Today’s Economic Events and Data
- 11:00 Germany factory orders, % m/m, December. Forecast: 2.0%
Fixed Income
- US Treasuries endured a volatile week, buttressed by a dovish interpretation of the FOMC’s downshift to 25bps hikes mid-week but then buffeted by the enormous January payroll that sets the Fed up for potentially even more hikes. All told, price action over the course of the week was relatively minimal as Treasuries had a round trip higher on Wednesday but then lower on Friday. Yields on the 2yr UST closed the week higher by about 9bps at 4.2886% but had jumped by 18bps on Friday alone. The 10yr yield showed only a gain of 2bps for the week as a whole but spiked by 13bps on Friday.
- Market pricing for future Fed moves pitched higher on Friday as markets increased expectations for another hike in May which would take the Fed Funds up to 5.25% should the Fed stick with 25bps increments.
- European bond markets also sank sharply on Friday, spiking on the release of the January NFP and erasing some of the post-ECB gains. The rally in benchmark eurozone bonds following the ECB’s 50bps hike and pledges of more to come seemed at odds with the hawkish messaging and the NFP may have provided the necessary impetus for eurozone bonds to actually pay attention to ECB messaging.
- Emerging market bonds closed Friday lower as there was a broad risk-off move following the NFP. However, for the week as a whole EM bonds still managed to pull higher with an index of USD-denominated EM bonds up 0.4% for a sixth week in a row of gains.
- In central bank action this week the RBA sets policy on February 7 (25bps hike expected) while the RBI meets on February 8 (25bps hike expected).
FX
- If 2022’s dollar rally is dead, last week may have been a last gasp of air.

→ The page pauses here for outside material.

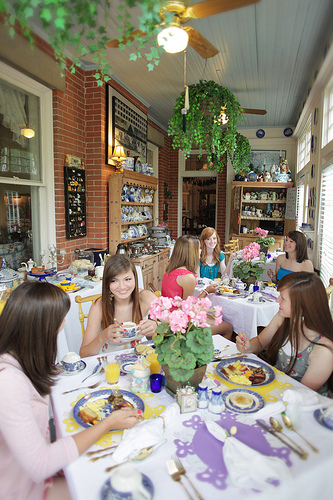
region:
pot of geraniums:
[139, 288, 222, 401]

The DXY index jumped nearly 1% last week, its first rally in the last four weeks, as the nonfarm payrolls report raised prospects that the Fed will actually back up its commentary calling for more rate hikes with actual rate hikes. Losses against the dollar were uniform with EURUSD down 0.7% last week at 1.0795, including a drop of more than 1% on Friday alone. GBPUSD was the dominant loser, even after a 50bps hike from the Bank of England, falling by 2.6% to 1.2056 over the week as a whole (down 1.4% on Friday). USDJYP added almost 2% on Friday to 131.19, taking its weekly gain to 1%.
- Commodity currencies also sank with AUDUSD down 2.5% last week to 0.6923 while NZDUSD also fell by 2.5% to 0.6331, with both currencies down by 2.2% on Friday alone. USDCAD added 0.6% over the week to 1.3397 at the close on Friday, moving up by 0.6% on Friday alone.
Equities
- There were losses across the board in US equity markets on Friday as the strong jobs report led to suspicion of higher-for-longer policy from the Fed, but the week as a whole was more mixed. While the Dow Jones ended Friday down 0.2% w/w, both the S&P 500 (1.6%) and the NASDAQ (3.3%) ended higher.
- There were also gains in Europe where central banks were seen to be relatively dovish. The FTSE 100 added 1.8% w/w, the CAC 2.0% and the DAX 2.2%. East Asian markets were less buoyant with the Hang Seng ending the week 4.5% lower and the Nikkei adding just 0.5%, but the ytd gains remain robust.
- Locally, the DFM closed up 1.6% w/w and the ADX 2.0%.
Commodities
- Oil prices sold off heavily last week with Brent down 7.8% to close at USD 79.94/b and WTI down by 7.9% to USD 73.39/b. Last week was Brent’s first close below USD 80/b since January 9.
- The G7 and EU agreed to a price cap of USD 100/b on Russian diesel to be implemented from February 5. The plan will work along the same lines as the price cap on Russian crude oil; namely any third-party importer looking to make use of services from G7 or EU insurance or shipping firms will need to buy at or below the price cap level.
- Saudi Arabia’s oil minister, Prince Abdulaziz bin Salman, took a cautious stance on the market in comments to the press over the weekend and noted the sell-off in oil in the last few weeks seemed to affirm the OPEC+ plan to cut output in October last year. He also warned that sanctions on Russia would only contribute to “lack of energy supplies…when they’re most needed.”